§ Given text:
The American Institute of Aeronautics and Astronautics, Inc. (AIAA) established the Octave Chanute Award named after Octave Chanute. Pilot(s) or test personnel that contributed to the advancement of the art, science, or technology of aeronautics received the Octave Chanute Award. The Octave Chanute Award was renamed the Chanute Flight Award in 1978 and discontinued by the AIAA in 2005. Starting in 2017, the Chanute Flight Award was re-established as the Chanute Flight Test Award. The Chanute Flight Test Award presentation occurs biennially (odd-numbered years) at the AIAA Aviation and Aeronautics Forum.The Chanute Flight Test Award is presented to recognize significant lifetime achievements in the advancement of the art, science, and technology of flight test engineering.

§ Explore the material:
1) According to the passage on the Chanute award, why is the Chanute Flight Test Award presented?
2) Copy out everything in the passage on the Chanute award from "The American Institute" down to "flight test engineering.".

§ Raw data:
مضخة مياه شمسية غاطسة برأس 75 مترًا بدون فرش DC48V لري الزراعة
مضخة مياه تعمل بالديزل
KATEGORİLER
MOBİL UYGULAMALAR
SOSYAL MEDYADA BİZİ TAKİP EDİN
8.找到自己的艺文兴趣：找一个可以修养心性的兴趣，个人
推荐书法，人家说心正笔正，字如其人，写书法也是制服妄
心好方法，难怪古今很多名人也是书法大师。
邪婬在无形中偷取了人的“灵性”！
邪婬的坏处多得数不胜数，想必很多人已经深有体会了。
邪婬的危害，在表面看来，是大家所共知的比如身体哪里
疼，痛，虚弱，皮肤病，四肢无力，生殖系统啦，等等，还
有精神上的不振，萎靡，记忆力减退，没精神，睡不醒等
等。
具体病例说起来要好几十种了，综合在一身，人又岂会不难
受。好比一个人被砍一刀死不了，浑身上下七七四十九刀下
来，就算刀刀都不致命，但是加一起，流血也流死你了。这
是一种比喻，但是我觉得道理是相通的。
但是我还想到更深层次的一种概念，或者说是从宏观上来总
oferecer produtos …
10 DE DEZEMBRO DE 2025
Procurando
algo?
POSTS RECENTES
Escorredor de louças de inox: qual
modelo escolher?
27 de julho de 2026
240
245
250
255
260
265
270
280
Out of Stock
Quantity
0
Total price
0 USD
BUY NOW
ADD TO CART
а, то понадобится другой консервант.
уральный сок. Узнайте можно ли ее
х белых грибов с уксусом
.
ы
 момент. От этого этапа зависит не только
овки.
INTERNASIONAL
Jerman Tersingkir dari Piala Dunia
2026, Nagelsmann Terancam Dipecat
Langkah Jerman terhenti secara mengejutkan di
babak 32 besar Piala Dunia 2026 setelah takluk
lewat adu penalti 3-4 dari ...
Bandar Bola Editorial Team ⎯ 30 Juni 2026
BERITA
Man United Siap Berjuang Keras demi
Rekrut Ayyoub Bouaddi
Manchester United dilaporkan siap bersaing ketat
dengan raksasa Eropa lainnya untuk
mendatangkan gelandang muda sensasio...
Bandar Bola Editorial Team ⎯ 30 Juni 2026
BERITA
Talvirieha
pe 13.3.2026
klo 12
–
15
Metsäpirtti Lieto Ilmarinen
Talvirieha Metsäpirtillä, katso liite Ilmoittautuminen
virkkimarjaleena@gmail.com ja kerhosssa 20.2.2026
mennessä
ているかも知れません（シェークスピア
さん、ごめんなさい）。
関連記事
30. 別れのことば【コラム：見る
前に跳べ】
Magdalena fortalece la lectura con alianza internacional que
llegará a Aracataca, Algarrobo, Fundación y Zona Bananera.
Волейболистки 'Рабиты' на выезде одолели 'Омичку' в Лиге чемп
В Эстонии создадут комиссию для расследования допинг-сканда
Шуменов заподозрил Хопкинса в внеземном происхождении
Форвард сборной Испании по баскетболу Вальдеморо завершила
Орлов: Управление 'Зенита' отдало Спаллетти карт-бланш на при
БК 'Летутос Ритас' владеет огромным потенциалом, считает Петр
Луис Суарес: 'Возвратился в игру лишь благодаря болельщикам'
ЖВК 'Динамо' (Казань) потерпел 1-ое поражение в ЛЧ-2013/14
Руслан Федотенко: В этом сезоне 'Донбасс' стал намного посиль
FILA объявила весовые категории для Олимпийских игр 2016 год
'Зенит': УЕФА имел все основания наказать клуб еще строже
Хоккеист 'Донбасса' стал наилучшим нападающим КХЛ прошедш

§ Solutions to each task:
1) It is presented to recognize significant lifetime achievements in advancing the art, science, and technology of flight test engineering.

2)
The American Institute of Aeronautics and Astronautics, Inc. (AIAA) established the Octave Chanute Award named after Octave Chanute. Pilot(s) or test personnel that contributed to the advancement of the art, science, or technology of aeronautics received the Octave Chanute Award. The Octave Chanute Award was renamed the Chanute Flight Award in 1978 and discontinued by the AIAA in 2005. Starting in 2017, the Chanute Flight Award was re-established as the Chanute Flight Test Award. The Chanute Flight Test Award presentation occurs biennially (odd-numbered years) at the AIAA Aviation and Aeronautics Forum.The Chanute Flight Test Award is presented to recognize significant lifetime achievements in the advancement of the art, science, and technology of flight test engineering.